→ 本文

──────────

*** june typhoon tokyo ***

The Brand New Heavies@BLUENOTE TOKYO



 “エンジョイ”が原点のファンキーな一夜。

 アシッド・ジャズ・シーンを闊歩してきた英のファンク・バンド、ザ・ブラン・ニュー・ヘヴィーズ(BNH)の東京公演ファイナルとなる2ndショウを観賞。これまではビルボードライブ東京での公演が多かったが、今回も昨年9月に続いてブルーノート東京での公演となった。これまでの彼らの公演観賞記録は次の通り。

2003年06月 新宿リキッドルーム
2006年12月 ラフォーレミュージアム六本木
2007年11月 ビルボードライブ東京
2008年12月 ビルボードライブ東京
2010年02月 ビルボードライブ東京
2011年11月 ビルボードライブ東京
2013年05月 duo music exchange
2013年09月 ブルーノート東京

 昨年のブルーノート東京公演からドーン・ジョセフをメイン・ヴォーカルに据えたヘヴィーズ。どうやら昨秋から正式にメンバーとなった模様。ドーンは“メアリー・J.ブライジやアリシア・キーズに対する英国からの回答”との触れ込みのようだが、そこまでヒップホップソウル感もないし、アリシアとも異なる。どちらかといえば、ヘアスタイルも含めて、アンジェラ・ジョンソン風というところか。経歴については前回の記事を参照してもらうとして、ドーンのヘヴィーズ加入は高い化学反応を示したといえる。



 ヤン・キンケイド、サイモン・バーソロミュー、アンドリュー・レヴィの3人にドーン・ジョセフの新生ヘヴィーズを支えるのは、左奥に坐したキーボードのマット・スティール、ヤンの右隣でマラカスとバック・ヴォーカルを担当するローレン・ジョンソン(ピンク色のショートヘアで、こちらの方がメアリー・J風の顔立ちだった)、右端のホーン隊のジム・ハント(サックス)、シド・ゴウルド(トランペット)の面々。マット・スティールは前回のブルーノート東京公演でも帯同。シド・ゴウルドはインコグニートのホーン・セクションでもおなじみの“ヨッパライ”隊の一人だ。

──────────

→ 提供データ
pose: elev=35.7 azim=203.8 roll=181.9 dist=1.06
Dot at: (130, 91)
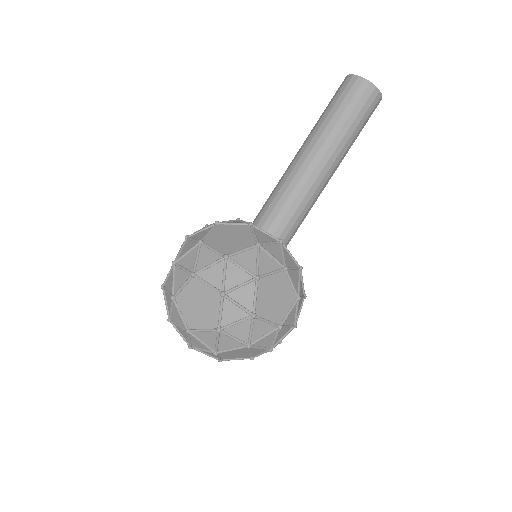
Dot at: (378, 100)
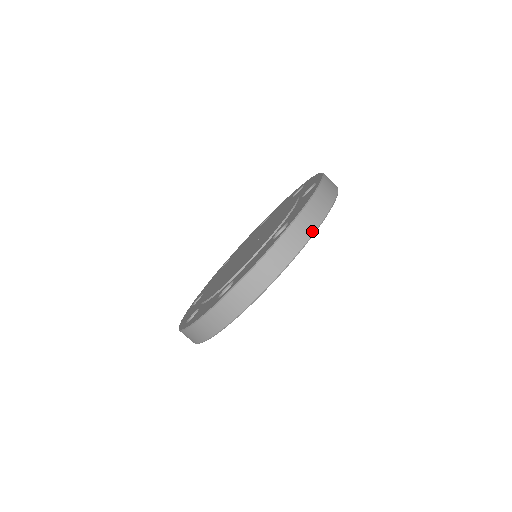
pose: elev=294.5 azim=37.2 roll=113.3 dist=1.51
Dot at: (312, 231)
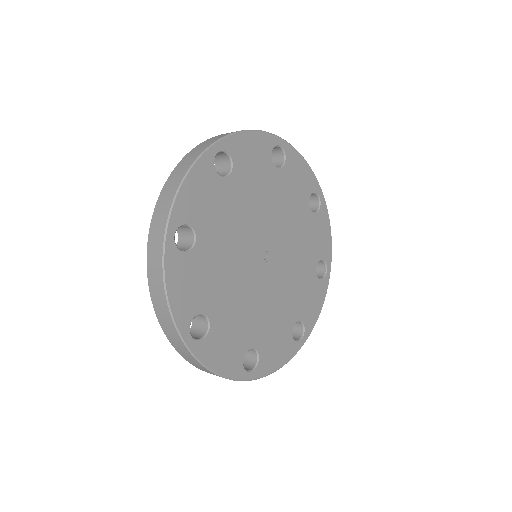
Dot at: (221, 137)
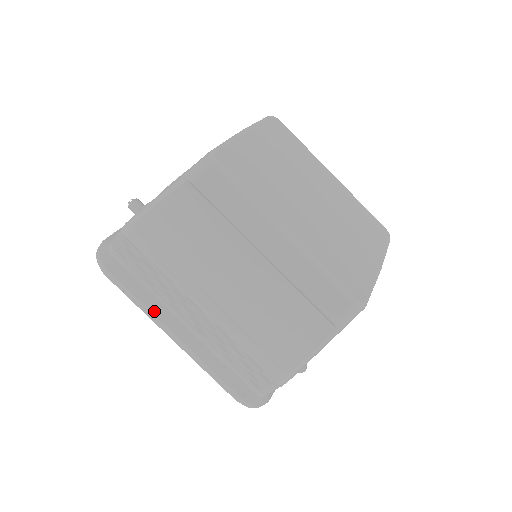
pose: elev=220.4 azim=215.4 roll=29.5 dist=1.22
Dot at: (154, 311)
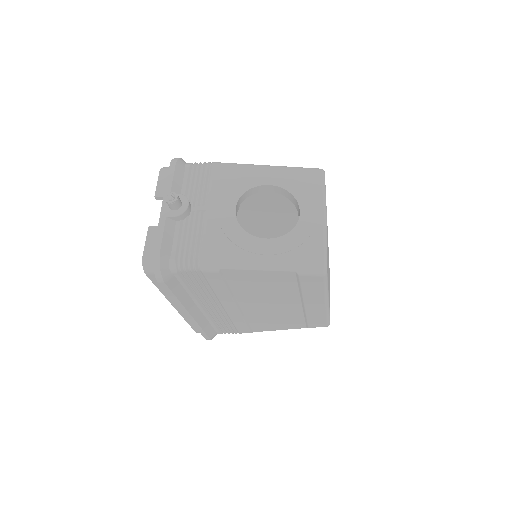
Dot at: (184, 304)
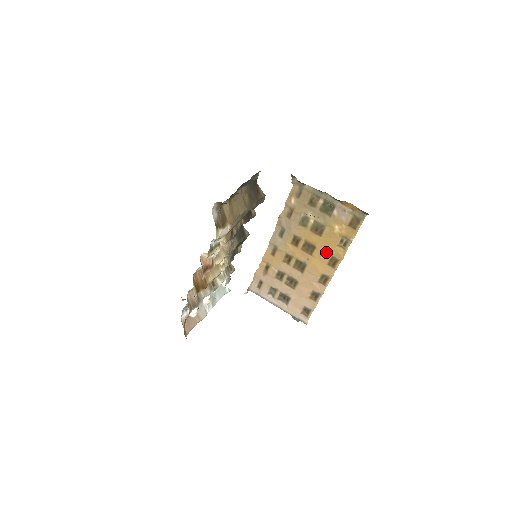
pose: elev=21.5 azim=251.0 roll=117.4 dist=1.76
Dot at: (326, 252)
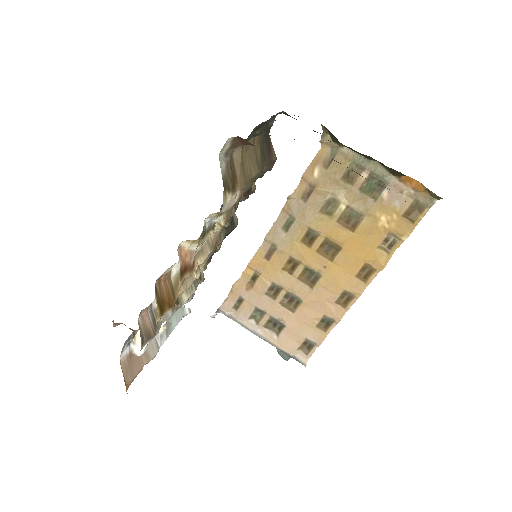
Dot at: (357, 257)
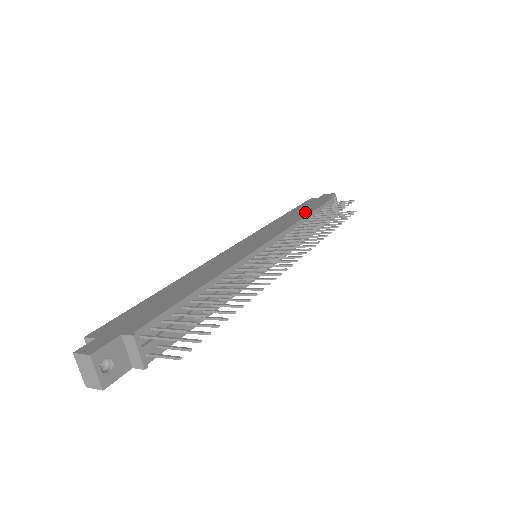
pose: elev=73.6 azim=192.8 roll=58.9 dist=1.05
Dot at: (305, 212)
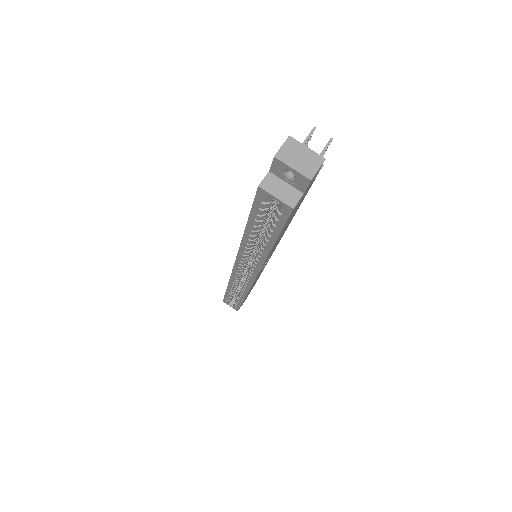
Dot at: occluded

──────────

→ 作業目標
ブラン・ニュー・ヘヴィーズ公演を扱った本文から、「2003年06月 新宿リキッドルーム」から「い化学反応を示したといえる。」までのすべてを一字一句たがえずに書き写せ。 資料は本文とは別の出典から取ったものである。

→ 結果
2003年06月 新宿リキッドルーム
2006年12月 ラフォーレミュージアム六本木
2007年11月 ビルボードライブ東京
2008年12月 ビルボードライブ東京
2010年02月 ビルボードライブ東京
2011年11月 ビルボードライブ東京
2013年05月 duo music exchange
2013年09月 ブルーノート東京

 昨年のブルーノート東京公演からドーン・ジョセフをメイン・ヴォーカルに据えたヘヴィーズ。どうやら昨秋から正式にメンバーとなった模様。ドーンは“メアリー・J.ブライジやアリシア・キーズに対する英国からの回答”との触れ込みのようだが、そこまでヒップホップソウル感もないし、アリシアとも異なる。どちらかといえば、ヘアスタイルも含めて、アンジェラ・ジョンソン風というところか。経歴については前回の記事を参照してもらうとして、ドーンのヘヴィーズ加入は高い化学反応を示したといえる。